Reproduce the text of the entries below line for line, leaving out the pictures.

(Information shown)

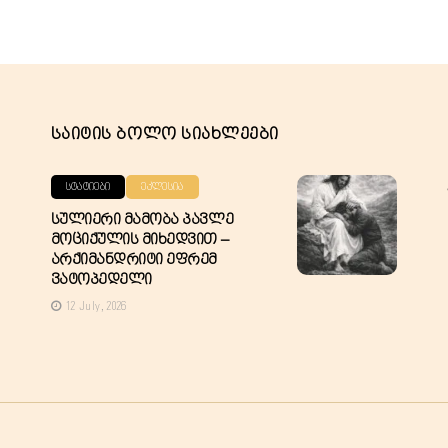
Საიტის Ბოლო Სიახლეები
ᲡᲢᲐᲢᲘᲔᲑᲘ
ᲔᲙᲚᲔᲡᲘᲐ
Სულიერი Მამობა Პავლე
Მოციქულის Მიხედვით –
Არქიმანდრიტი Ეფრემ
Ვატოპედელი
12 July, 2026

(End Information shown)

### Answer to this exercise:
Საიტის Ბოლო Სიახლეები
ᲡᲢᲐᲢᲘᲔᲑᲘ
ᲔᲙᲚᲔᲡᲘᲐ
Სულიერი Მამობა Პავლე
Მოციქულის Მიხედვით –
Არქიმანდრიტი Ეფრემ
Ვატოპედელი
12 July, 2026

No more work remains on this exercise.